We used multivariate regressions to derive polynomial curve-fits to the 195 state-level linear regression slopes, describing how the state-to-state relationships changed during the pandemic. Essentially, we evaluated national correlations among state correlations. We tried 2^{nd}, 3^{rd}, and 4^{th}-degree polynomials; 4 degrees fit the data best with a correlation coefficient of 0.74. In these analyses, the predictor variable *x* is lag measured in months. The graph also shows the mean regression slopes for each lag and their ranges, which are appreciable and result in part from the relatively small datasets in the state-to-state analyses (n=49).

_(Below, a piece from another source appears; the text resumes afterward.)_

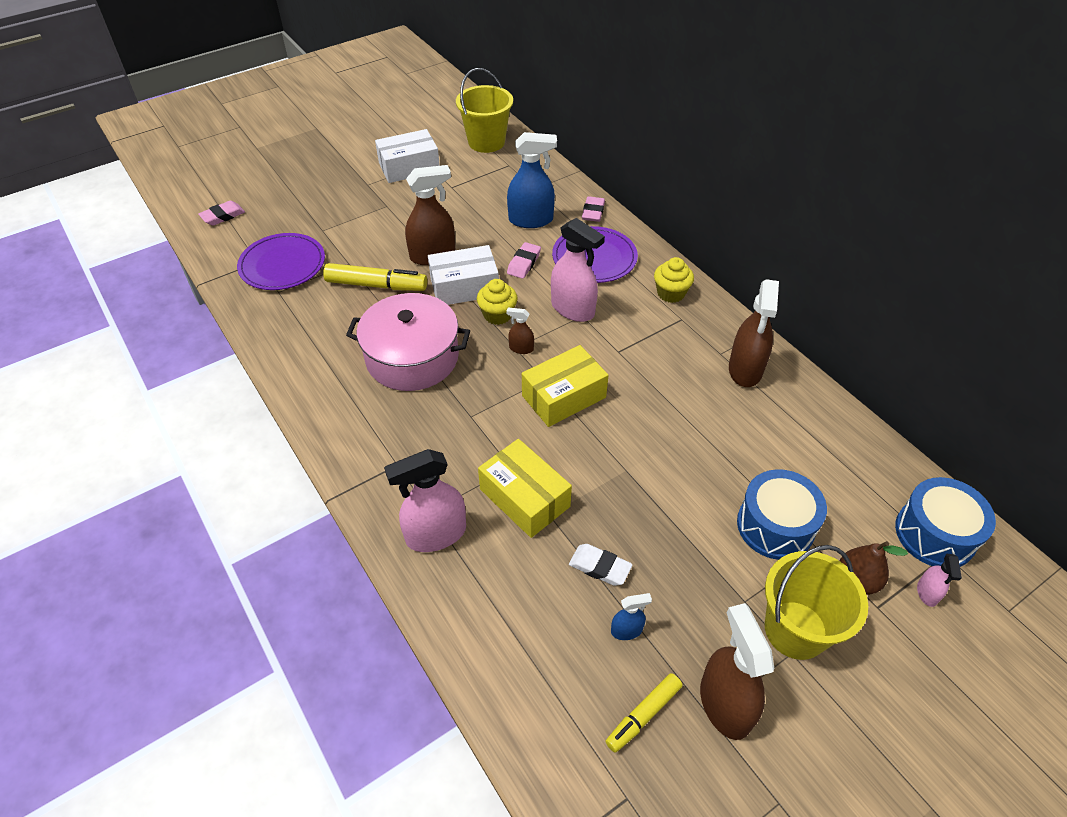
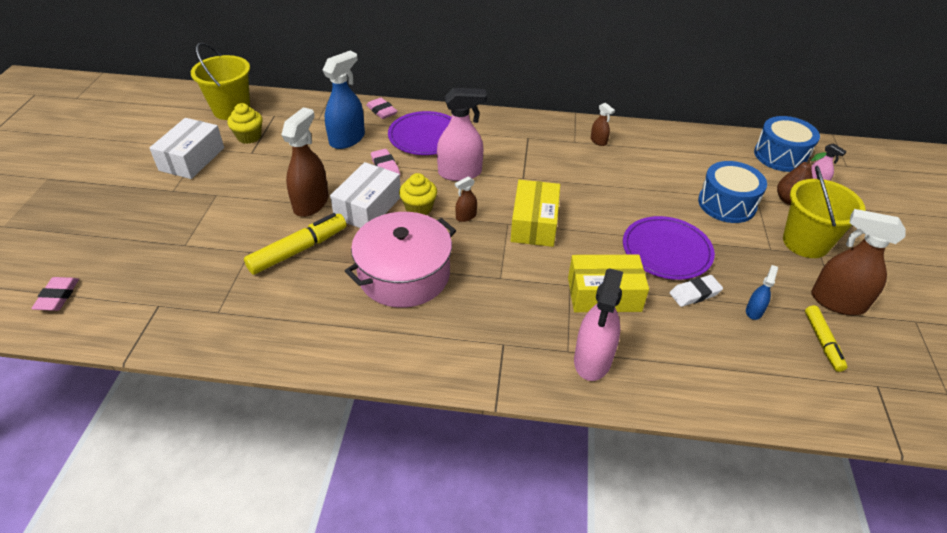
camera: 50 degrees left, 5 degrees down
purple plate [237,233,325,290] -> purple plate moved to [623,216,715,280]
yellow cupcake [654,257,694,303] -> yellow cupcake moved to [227,103,263,144]
brown spray bottle [729,279,779,387] -> brown spray bottle [591,103,615,146], size x0.48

We also fit separate curves for each year and found them to show similar suggestions of acquired immunity. For comparison, we offer a hypothetical counterfactual relationship in which the only effect of increasing lag was to add random error to those regressions, which does not comport with the data shown.

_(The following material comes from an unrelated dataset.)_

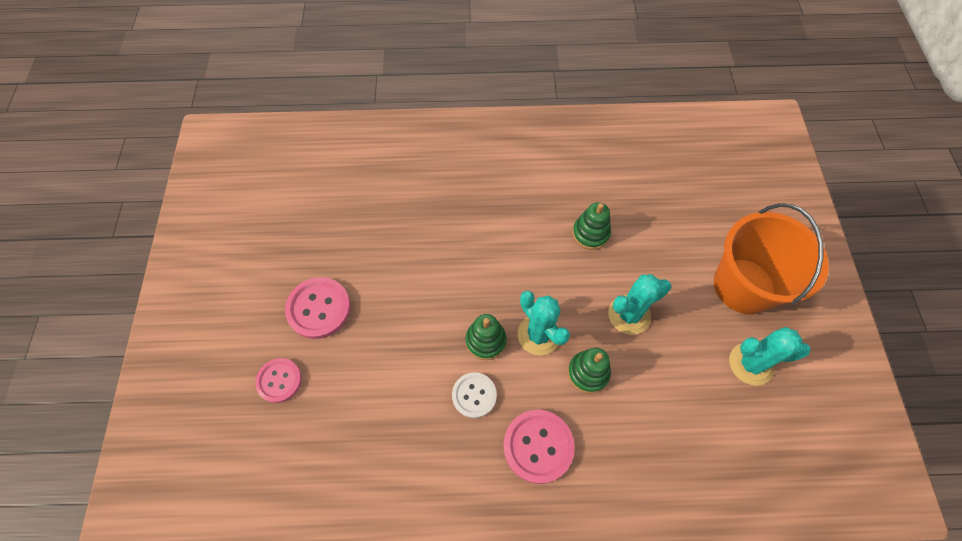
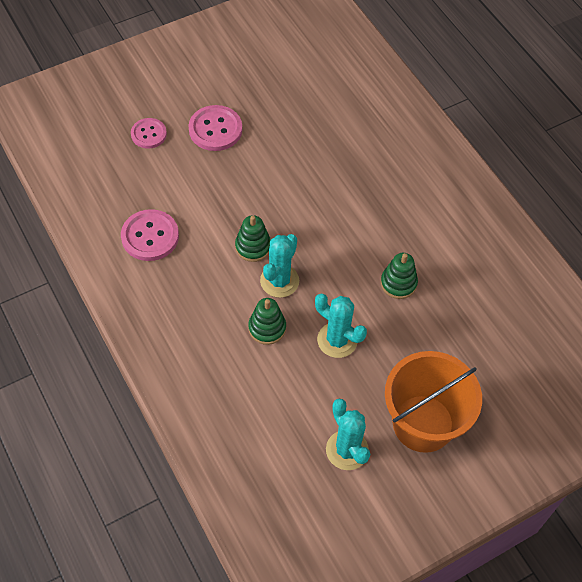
camera: 60 degrees right, 5 degrees down
white button [452,372,497,418] -> none
pink button [503,410,575,484] -> pink button moved to [121,209,179,261]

**Interpretation** This analysis confirmed our* a priori* expectations of longitudinal relationships with monthly infection rates.

- Initial lag effects were significantly positive, reflecting ongoing relationships with stationary state-level predictors such as population density, age, race, education.
- These longitudinal relationships became negative after lags of 3-6 months, ostensibly because of the beneficial effects of residual immune cells.
- At lags of 7-8 months or more, there were no significant relationships between current and initial case infection rates among states.
- The overall lag trends were similar in two independent periods, which would be unlikely if the effects were spurious.
- The correlation coefficients for the lag curve-fits were 0.7-0.8, indicting robust relationships.
- A counterfactual outcome would have comprised only positive slopes decreasing the range of lags, which our results do not support.

**Risk Assessment** The slope factors we derived represent the relative contributions to cases in a given month related to previous months, beginning with 100% at lag zero and ending with zero at longer lags. Following the 2021 curve, the ratio drops to about 55% at a lag of one month resulting from previous conditions, with the remaining 45% newly acquired. By lag 4, the contribution of earlier cases was about negative 10%, which we interpret as a protective effect from previous infections, i.e., acquired immunity. However, this increment comprises a minor fraction of the overall variability in daily infections. The 10% figure is a population average over millions of people, only some of whom may have shown evidence of acquired immunity.

**Some Final Thoughts **To our knowledge, this is the first quantitative population-based analysis of immunity acquired from COVID-19 virus infection. It is a novel observational study based on limited data and begs for replication by other means and data; uncertainties in this procedure may have contributed to the modest effects we found. Nevertheless, we show that at least some of the roller-coaster ride experienced throughout this COVID-19 pandemic may have been an intrinsic property of the virus and should thus be expected to persist. We show the *existence* of the acquired immunity effect but have not demonstrated its relative *importance *in this set of data.